July 12th, 2009 · No Comments

This masterpiece, one of the last of the great silent pictures, is one of the finest achievements of director King Vidor, the man who gave us The Big Parade (1925), Stella Dallas (1937), and The Fountainhead (1949), among so many varied movies.  The Crowd is a moving and powerful work, honest and timeless, and Vidor’s direction excels in both the smallest character details and the expansive expression of his themes.  Superbly photographed on location in Manhattan, The Crowd provides an astonishing record of the pre-crash NYC.  The film is about how, no matter how special or destined for greatness we think we are, most of us are merely part of the crowd, Everymen and Everywomen carrying big dreams through ordinary lives, sometimes weighed down by the pressures of the American Dream. 

James Murray stars as a 21-year-old who comes to the big city primed for success but with no specific aspirations.  He meets and marries Eleanor Boardman (Vidor’s real-life wife) and they, named John and Mary, become the Everycouple.  The film charts the usual rituals of work, marriage, and leisure.  John is a faceless bookkeeper at a big insurance company, lost in a sea of desks, aching for the upward mobility that isn’t forthcoming, waiting for his luck to kick in and so sure that it will.  

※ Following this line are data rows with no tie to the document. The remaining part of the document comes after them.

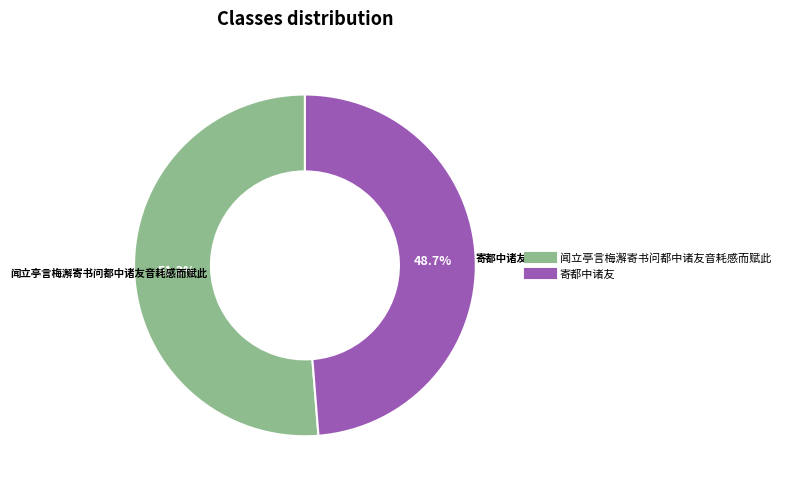

What portion of the pie excludes 闻立亭言梅澥寄书问都中诸友音耗感而赋此?

48.7%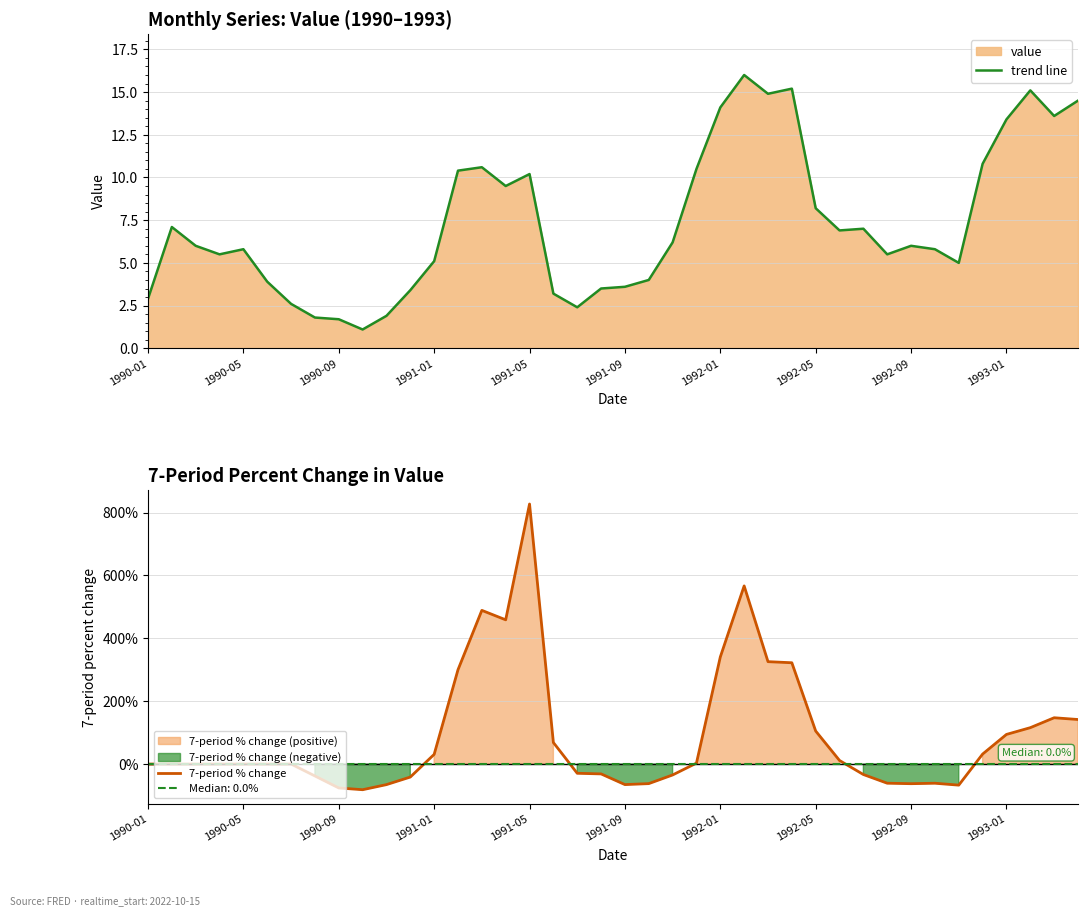

True or false: 7-period % change has a value of 115.7 at 37.

True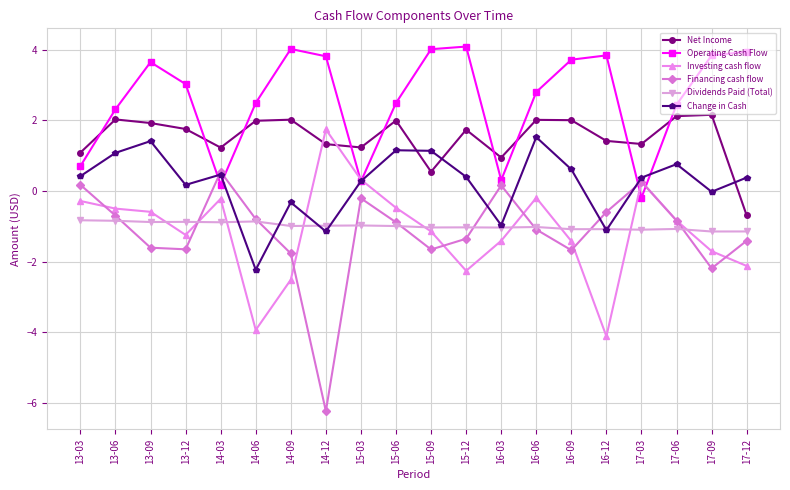

Between which two adjacent categories do Investing cash flow and Change in Cash first intersect?

14-09 and 14-12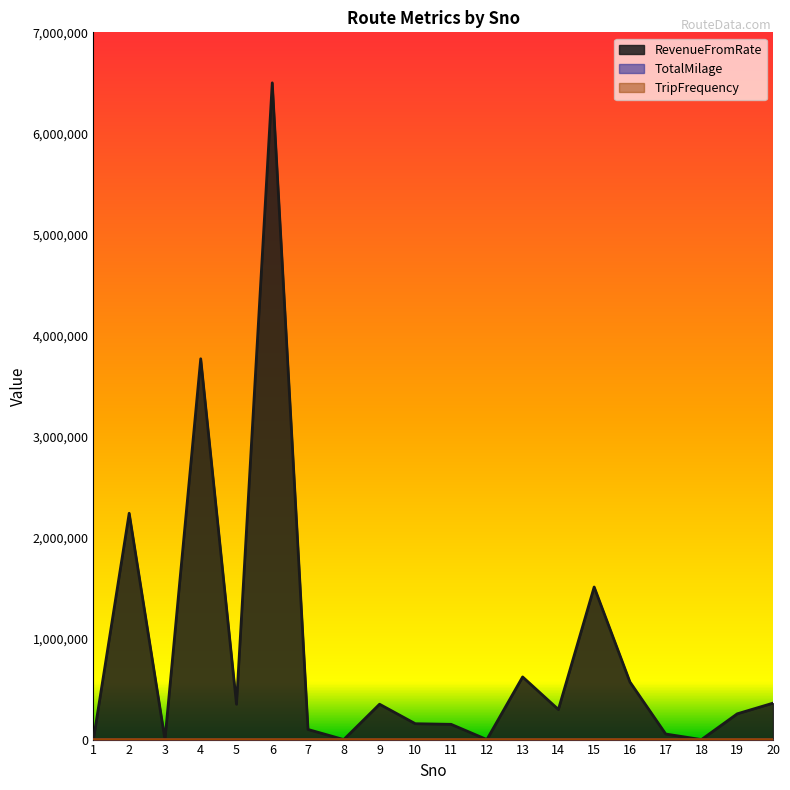

At which label is TotalMilage closest to 34?

3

Nothing about John and Mary is unique, from their honeymoon in Niagara Falls to their financial worries and in-law troubles, even their having one son and one daughter.  Murray and Boardman, in their portrayal of what is essentially a love story, both give fresh and natural performances that are ultimately very touching and emotionally transparent.  (Boardman’s looks and her all-around radiance may remind you of Meryl Streep.)  The film’s portrait of a marriage is more realistic than most cinematic depictions of that institution.  The Crowd makes one major misstep, when the drama moves from the mundane to the melodramatic, which feels like a betrayal of the theme, moving the couple from being ordinary to being marked by tragedy.    

The ending, which may remind you of the finale of Sullivan’s Travels (1941), is a stunning visual as well as the perfect expression of all that the film has to say.  Further poignancy, as well as irony, is added by the knowledge of the real-life suicide of star Murray, eight years later, when his career was unable to sustain the high of The Crowd.  Though the overall content of this classic might classify it as a downer, nothing this artistically thrilling is likely to bring you down.